All the world’s a stage,
And all the men and women merely players;
They have their exits and their entrances,
And one man in his time plays many parts,
His acts being seven ages.
– William Shakespeare
Over the course of 40 or so years, I gradually came to the belief that people enter our lives for a reason. Lately, I have become increasingly convinced of an extension of that belief that’s been nibbling around the edges of my consciousness for the past year or so: The reason that people enter our lives is to help us heal.
“Healing” can take on forms as varied as those who come to help us achieve it. They can literally be healers: doctors, nurses, chiropractors, psychiatrists, intuitives. But more often, they are friends or strangers who wander through our lives, then exit, stage left, their purpose fulfilled. Whether they are with us for a moment or a lifetime, I believe that they almost never know or understand the part that they have played in our journey toward wholeness. Often, neither do we.
I have been putting a lot of effort into the attempt. The friend who criticizes, protests and then ignores provides an “aha” in-the-moment flashback to the true effects of a childhood psychic scar not completely understood before. The unattainable love establishes that “single” does not mean “undesirable.” The emotionally unstable colleague is the first to hammer home that it really isn’t me – it’s her. And so on.
These teachers arrived at my doorstep unheralded and in guises unrecognized. They have made me angry and sad, guilty and conflicted. It took me a very long time to understand that these were not burdens but blessings; not emotional anvils but precious gifts. All of those insights have been won at a high cost. Yet looking back, I know that what they taught was well worth any price I paid.

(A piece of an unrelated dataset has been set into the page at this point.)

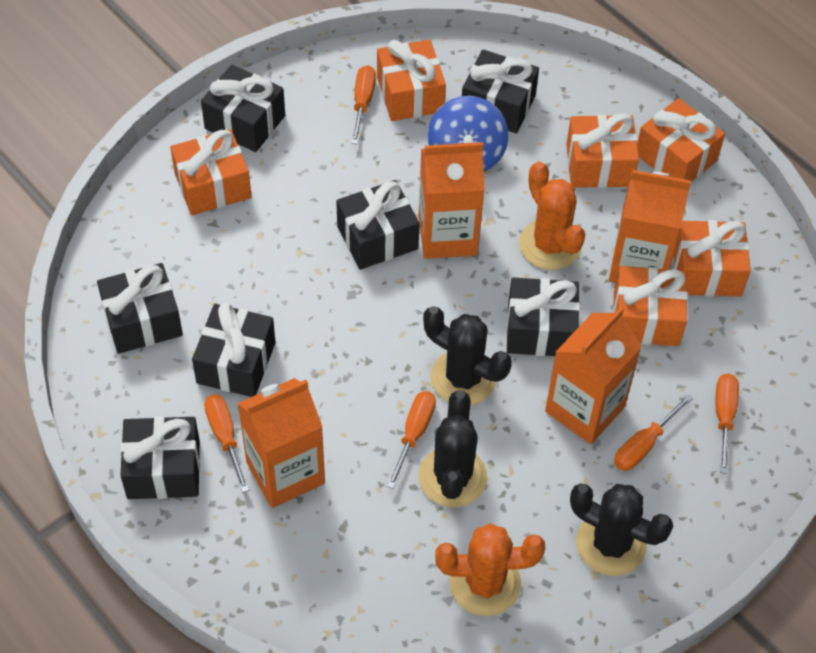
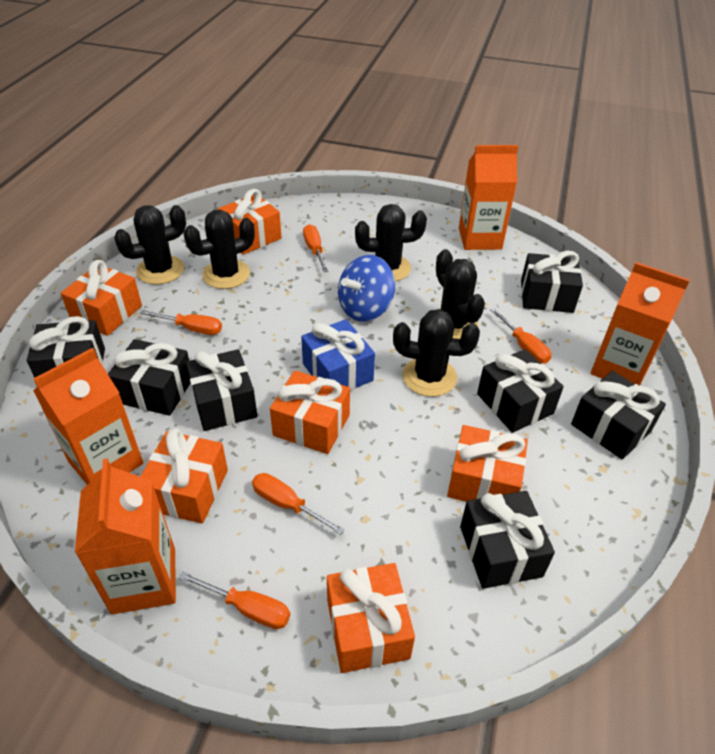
black cactus: [418,391,487,507] [423,306,512,406] [570,483,673,576] = 3 -> [114,205,186,285] [184,210,255,289] [355,204,427,282] [393,309,480,397] [436,249,485,339] = 5
blue gift: none = 0 -> [301,319,375,391] = 1
orange cactus: [435,523,545,616] [519,162,585,270] = 2 -> none = 0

While I’m sure that other painful lessons lie on the road ahead, I have arrived in calmer waters, surrounded mostly by those whose healing is more straightforward, who guide with gentle wisdom or support with laughter and unrestrained cheerleading. I think that my progress must be improbably visible to others, like watching a seedling’s growth captured in fast-motion photography. The gifts from each of these players carry no cost but gratitude. It’s a welcome respite.